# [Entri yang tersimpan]
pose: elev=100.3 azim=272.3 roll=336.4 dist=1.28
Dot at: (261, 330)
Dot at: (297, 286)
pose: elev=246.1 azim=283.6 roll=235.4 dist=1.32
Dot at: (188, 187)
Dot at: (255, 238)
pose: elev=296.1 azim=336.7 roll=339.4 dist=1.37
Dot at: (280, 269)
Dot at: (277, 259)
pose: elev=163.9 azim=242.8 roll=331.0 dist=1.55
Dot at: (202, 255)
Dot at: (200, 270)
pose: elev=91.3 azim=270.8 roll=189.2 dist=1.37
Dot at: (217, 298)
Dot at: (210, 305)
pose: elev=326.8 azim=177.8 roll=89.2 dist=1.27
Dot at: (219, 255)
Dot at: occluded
--
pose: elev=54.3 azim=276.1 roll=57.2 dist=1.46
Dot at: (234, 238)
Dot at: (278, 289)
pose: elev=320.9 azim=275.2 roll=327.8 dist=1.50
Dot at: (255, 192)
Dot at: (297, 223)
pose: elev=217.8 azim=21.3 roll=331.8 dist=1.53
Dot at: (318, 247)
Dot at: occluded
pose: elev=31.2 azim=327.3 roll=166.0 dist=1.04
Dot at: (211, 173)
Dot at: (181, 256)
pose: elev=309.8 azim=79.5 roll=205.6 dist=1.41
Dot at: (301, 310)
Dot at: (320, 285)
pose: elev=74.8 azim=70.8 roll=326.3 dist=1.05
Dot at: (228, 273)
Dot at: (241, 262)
--
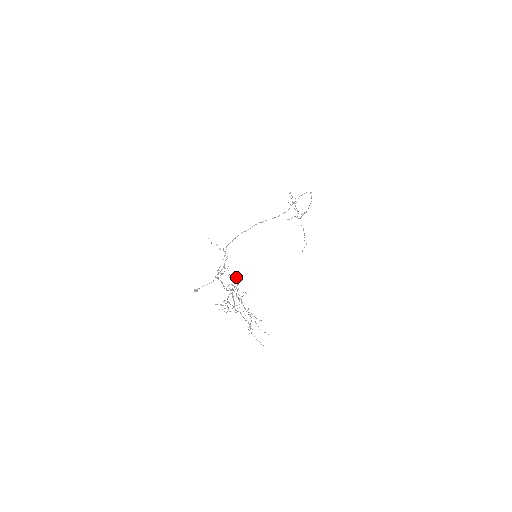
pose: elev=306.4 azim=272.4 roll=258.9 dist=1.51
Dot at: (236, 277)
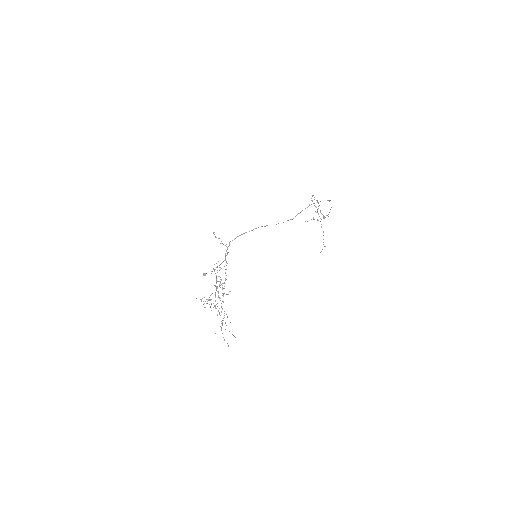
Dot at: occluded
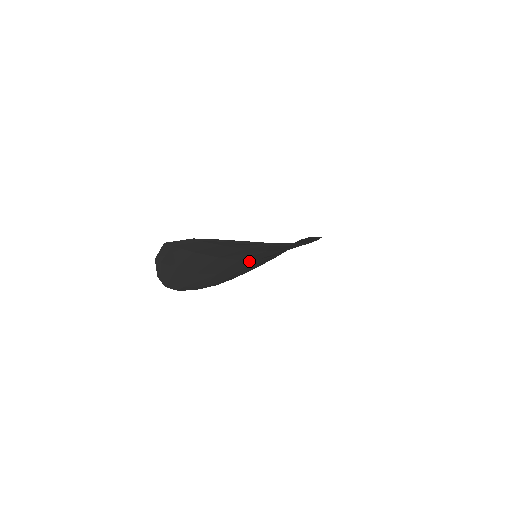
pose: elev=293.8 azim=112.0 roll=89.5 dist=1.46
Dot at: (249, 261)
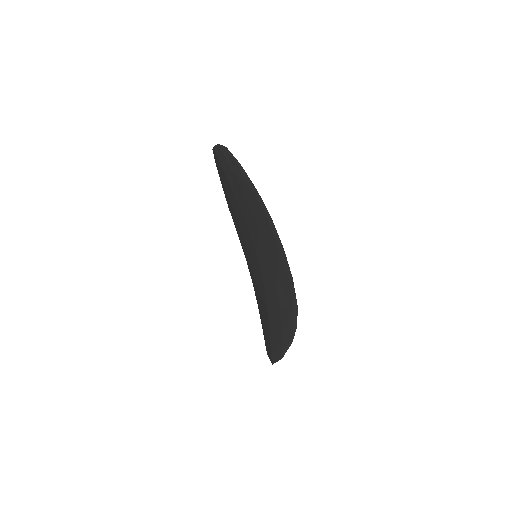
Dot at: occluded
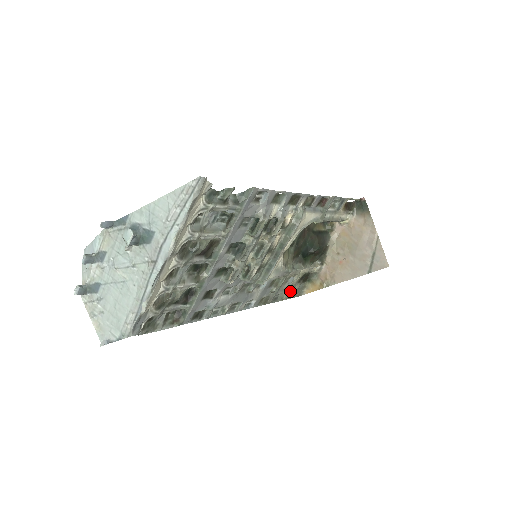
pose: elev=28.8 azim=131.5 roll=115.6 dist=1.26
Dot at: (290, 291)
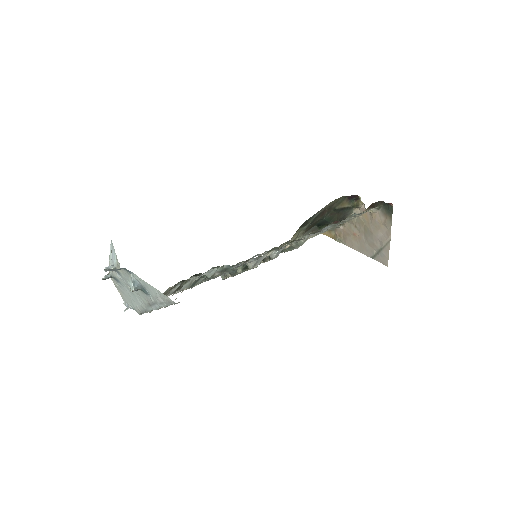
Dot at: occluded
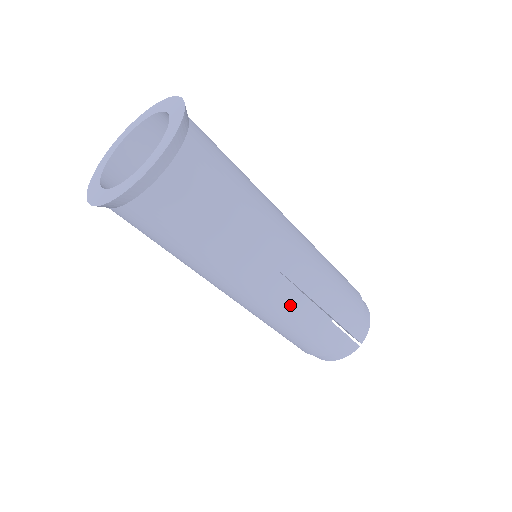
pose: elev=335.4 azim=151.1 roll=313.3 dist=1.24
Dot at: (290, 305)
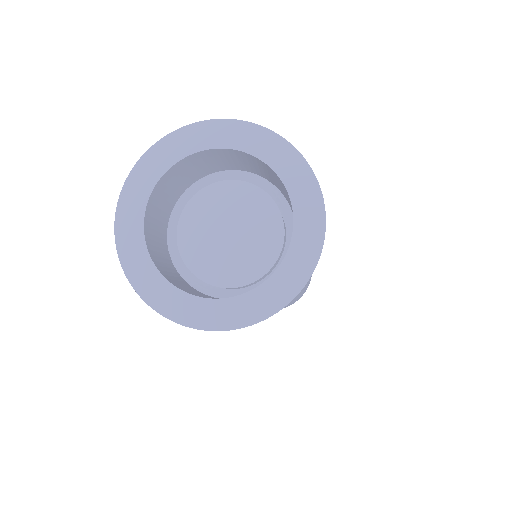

# [Yang Harus Dibuat]
Kutip persis baris-baris materi dari baris yang memuat "pose: elev=100.3 azim=272.3" sampai dengan baris yang memuat "Dot at: (200, 270)", termasuk kedua baris itu.

# [Hasil Latihan]
pose: elev=100.3 azim=272.3 roll=336.4 dist=1.28
Dot at: (261, 330)
Dot at: (297, 286)
pose: elev=246.1 azim=283.6 roll=235.4 dist=1.32
Dot at: (188, 187)
Dot at: (255, 238)
pose: elev=296.1 azim=336.7 roll=339.4 dist=1.37
Dot at: (280, 269)
Dot at: (277, 259)
pose: elev=163.9 azim=242.8 roll=331.0 dist=1.55
Dot at: (202, 255)
Dot at: (200, 270)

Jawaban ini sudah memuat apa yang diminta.